We could also virtually extend the clause with literals using watchlists/stamps/impl. cache and then try to subsume that virtual clause. I forgot what 3-letter acronym Biere et al. gave to this method (it’s one of the 12 on slide 25 here), but, except for the acronym, this idea is pretty simple. You take a binary clause, e.g. xV~y, and if x is in the newly created clause, but y and ~y is not, you add y to the clause. The clause is now bigger, so has a larger chance to be subsumed. You now perform forward subsumption as above, but with the extended clause. Also, take care not to subsume clauses with themselves, which, as you might imagine, can get hairy.

If all of this sounds a bit intricate, this is not even the difficult part. The difficult part is keeping track of time. Where of course by time I don’t actually mean seconds — I mean computation steps that you have to define one way or another and increment counters and set limits. Remember: all this has to be deterministic.

Doing all of the above with a small but complicated instance is super-fast, under 0.001s. With a weird instance where one single literal may occur in more than a million clauses, it can be very-very expensive even for one single try — over 100s. That’s about 5 orders of magnitude of difference. So, you have to be careful. The resolution we cannot skip, but we can abort it (and indicate it up in the call tree). Some of the others we can abort, but then the whole resolution has to be re-started. Some of the above is not critical at all, so you have to use a different time-limit for some, and mark them as too expensive, so at least the basic things get done. This gets complicated, because e.g. forward-subsumption you might want to re-use at other parts of the solver so you have to use a time-limit that isn’t global.

Adding the newly resolved clauses

Adding clauses is simple: we create and link them in. However, we can do more. Since backward-subsumption is fast, we can do that with the newly created clauses. Note that this means the newly created clause could subsume some of the original clauses it was created from — which means the resolvents should be pre-generated and kept in memory.

Another thing: since we know the new clause needs to be added, we might as well shorten it before in any way we can. At this point, we can make use of all the watchlists, stamps and implication cache we have to shorten the new clause: there are no problems with self-dependencies. It will pay off. However, note that shortening the clause before adding it means that we will have to reverse-shorten it later, when this clause might be part of a group of clauses that is touched by a new variable elimination round. So, we are working against ourselves in a way — especially because reverse shortening is pretty expensive and hairy as explained above.

Although this is obvious, but we still have to take care of time-outs. For example, if resolution took so much time that we are already out of time, we must exit asap and not worry about the resolvents. Don’t link, don’t remove, just exit. Time is of essence.

Removing the original clauses

Easy, just unlink them from the occurrence lists. I mean, easy if you don’t care about time, of course. Because unlinking is an O(N^2) operation if you have N clauses and all of them contain the same literal X — the N-long occurrence list of literal X has to be read and updated N times. So, we don’t do this.

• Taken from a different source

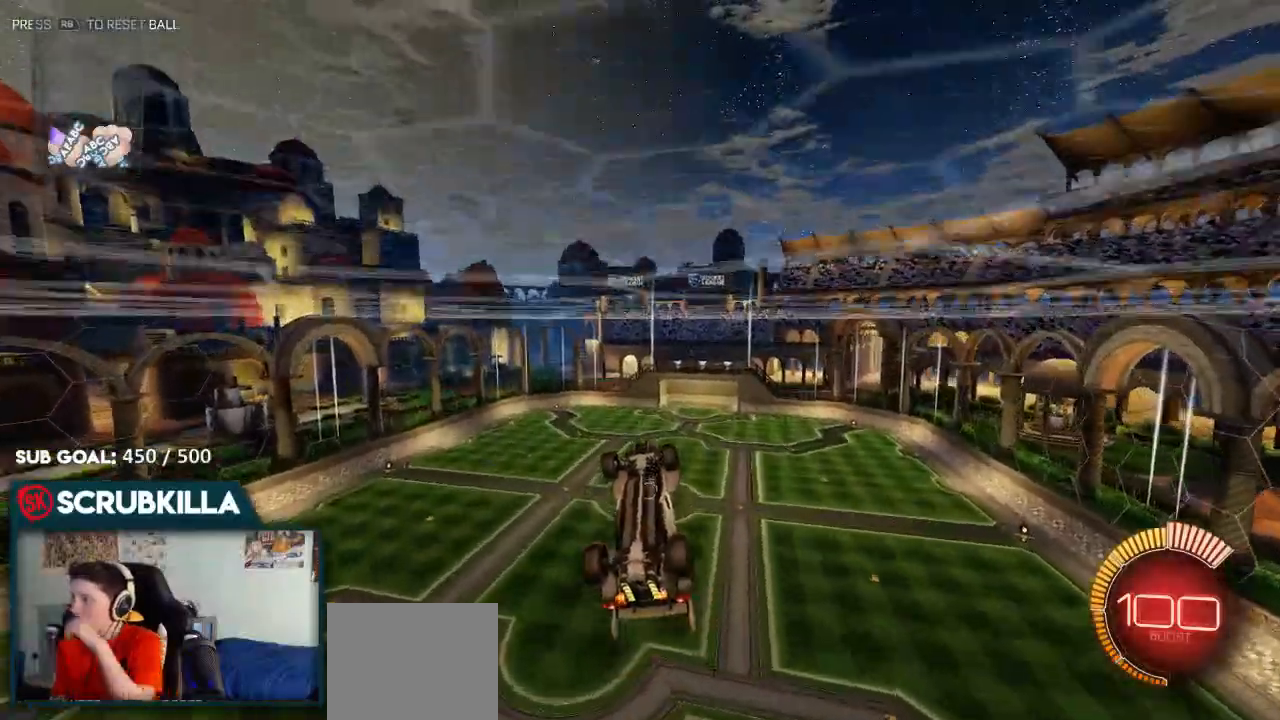
{"buttons": [], "left_stick": "center", "right_stick": "center", "events": []}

First of all, a special case: the two occurrence lists of the variable we are removing can simply be .clear()-ed. It’s no longer needed. Secondly, we shouldn’t unlink clauses one-by-one. Instead, we should mark the clause as removed, and then not care about the clause later. Once variable elimination is finished, we do a sweep of all the occurrence lists and clauses and remove the clauses that have been marked. This means that e.g. forward and backward subsumption gets more hairy (we shouldn’t subsume with a clause that’s been marked as removed but is still in the occurrence list) but that O(N^2) becomes O(N) which for problems where N is large makes quite a bit of difference. Like, the difference of 100s vs. 10s for a the same exact thing.

The untold horrors

On top of what’s above, you might like to generate some statistics about what worked and what didn’t. You might like to dump these statistics to a database. You might like to not create resolutions that are not needed as the irreduntant clauses form an AND/ITE gate. Or multiple gates. You might like to eliminate only a subset of variables at each call so that you don’t make your system too sparse and thus reduce arc consistency. You might want to vary this limit based on the problem at hand. You might want to do many other things that are not detailed above.


Once I read through the above, I realized I kind of missed the essence: time-outs. It’s mentioned here and there, but it’s much more critical than it seems and makes things a hell of a lot harder. How do you cleanly exit from the middle of reverse-shortening while resolving because you ran out of time? I could just bury my head in sand of course and say: I don’t care. Or, I could make some messy algorithm that checks return values of each call and return a special value in case of time-outs. This needs to be done for every level of the call, which can be pretty deep, unless you like writing 1’500 line functions. I wanted to say writing&reading, but, really, nobody reads 1’500 line functions. They are throw-away,write-only code.

A note on learnt clauses

Learnt clauses are clauses derived while searching for a solution with a SAT solver in a CNF. They are at the heart of every modern so-called “CDCL” or “Conflict-Driven Clause-Learning” SAT solver. SAT solver writers make a very important difference between learnt and original clauses. In this blog post I’ll talk a little bit about this distinction, why it is important to make it, and why we might want to relax that distinction in the future.

A bit of terminology

First, let me call “learnt” clauses “reducible” and original clauses “irreducible”. This terminology was invented by Armin Biere I believe, and it is conceptually very important.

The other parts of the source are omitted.